Security and Privacy

How hip are your people at information security and incidence response?

-- Mark Seiden
Senior Consultant
Cutter Consortium

Get security and privacy advice from Cutter's experts.

Steven I. Cooper

Andrew Fried

Scott Hastings

Rebecca Herold

Mark Seiden

Security Architecture and Design

From the design and development of individual applications to enterprise network architecture, our approach is to make security an integral part of the finished product, ensure it is cost-effective and acceptable to your employees, and that it differentiates your products from those of your competition. We can provide services ranging from a brief design review to expose any problems with technology, implementability, scalability, and manageability to the in-depth design of secure web-to-database integration projects, authentication and access control systems. Services include applied cryptography; wired and wireless data and telephony networks; and Internet services including e-mail, DNS, Web, FTP, firewall and VPNs.

Security and Privacy Policies, Procedures, Standards and Guidelines

For more than 16 years, Cutter Senior Consultant Rebecca Herold has created security and privacy policies, procedures, standards and guidelines. She has created such documents for organizations of all sizes and within a range of industries throughout the world. Rebecca Herold can create these documents for your organization, based upon the proven foundations of standards such as ISO 27002, NIST, COBIT, and the OECD privacy principles, and customizing them to fit your particular environment.

Third-Party Security and Privacy Program Reviews

Third-party reviews of business partner, vendor, and/or outsourced services provider information security and privacy program reviews are necessary for organizations that must demonstrate due diligence - not only for government regulators, but also for their customers and board members. For these organizations, it is critical to know that the organizations to whom they have entrusted their data handling and processing functions have sound and effective information security and privacy programs. Using a comprehensive methodology based upon a combination of ISO 27002 and the OECD privacy principles, Cutter Consortium Senior Consultant Rebecca Herold makes these reviews as efficient, comprehensive, and repeatable as possible.

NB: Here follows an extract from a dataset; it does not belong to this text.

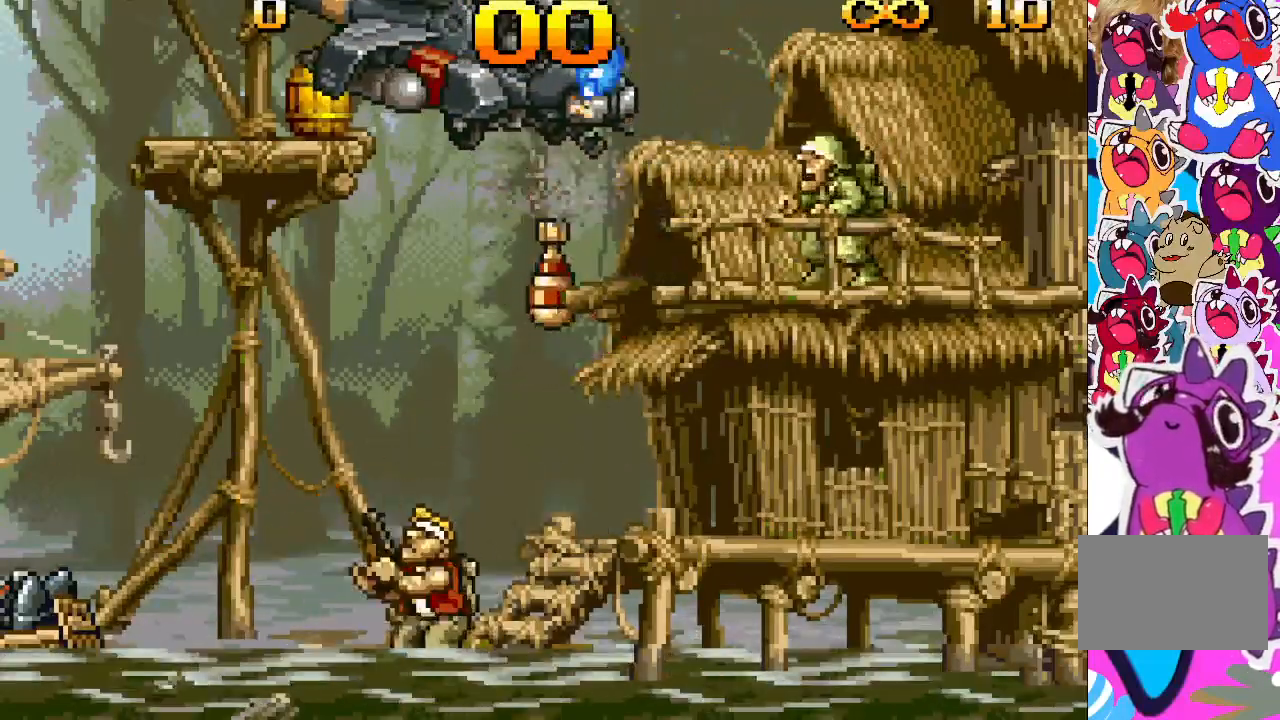
{"buttons": ["TRIANGLE", "DPAD_LEFT"], "events": [[483, "DPAD_LEFT", "down"], [483, "DPAD_UP", "up"]]}
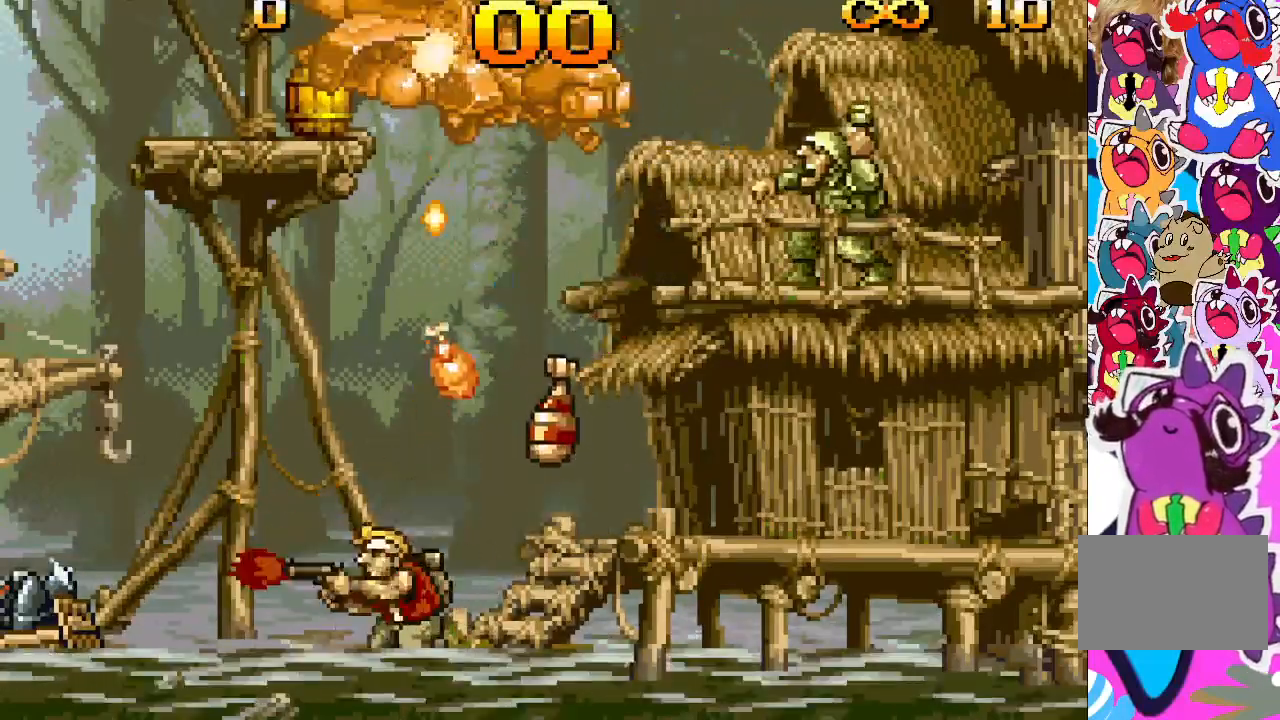
{"buttons": [], "events": [[350, "DPAD_LEFT", "up"], [433, "TRIANGLE", "up"]]}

Information Security and Privacy Training and Awareness

There are a multitude of data protection regulations and laws with training and awareness requirements, and it is important organizations provide effective education that fits their unique organization requirements. Cutter Consortium Senior Consultant Rebecca Herold can create, based upon proven and sound education concepts, a customized information security, privacy and compliance education program for your organization. The program Ms. Herold will create for your organization is not only designed solely upon your specific security and privacy concerns, but takes into account the learners needs of those in your organization: their expectations, learning styles, time commitments, job responsibilities, learning levels and objectives. In addition, Ms. Herold can provide content for your organization's ongoing awareness activities to effectively communicate the information security, privacy and/or compliance issues.

Security Risk Assessment and Review

Do you know what you're up against? Cutter Consortium is available for risk assessments, network assessments, application reviews, security-oriented design reviews, site and facility surveys, and configuration or source code reviews. Each of these assessment/reviews will provide you with a snapshot of your vulnerabilities and challenges, and show you ways to mitigate the risks. Consider the value of such knowledge about one of your company's products or installations, about a vendor's products or technologies that you're considering using inhouse, about an outsourcing vendor, or as part of due diligence for an investment, merger/acquisition or strategic alliance.

Security Implementation and Operations

We don't just make recommendations: we help implement them. Using either off-the-shelf or custom solutions we can help you install and configure applications, deploy security systems including firewalls, routers, VPNs, PKI and other authentication systems, as well as intrusion detection systems. Our operations support services include firewall and critical infrastructure management, incident response, system administration. If desired, we can even serve as acting-Chief Security Officer (CSO) while you conduct a search. Our experience in both client and vendor roles gives us valuable insight into negotiating with and selecting security product and services vendors, as well as relationship management. And our experience with computer fraud and abuse cases can help you efficiently respond to problems.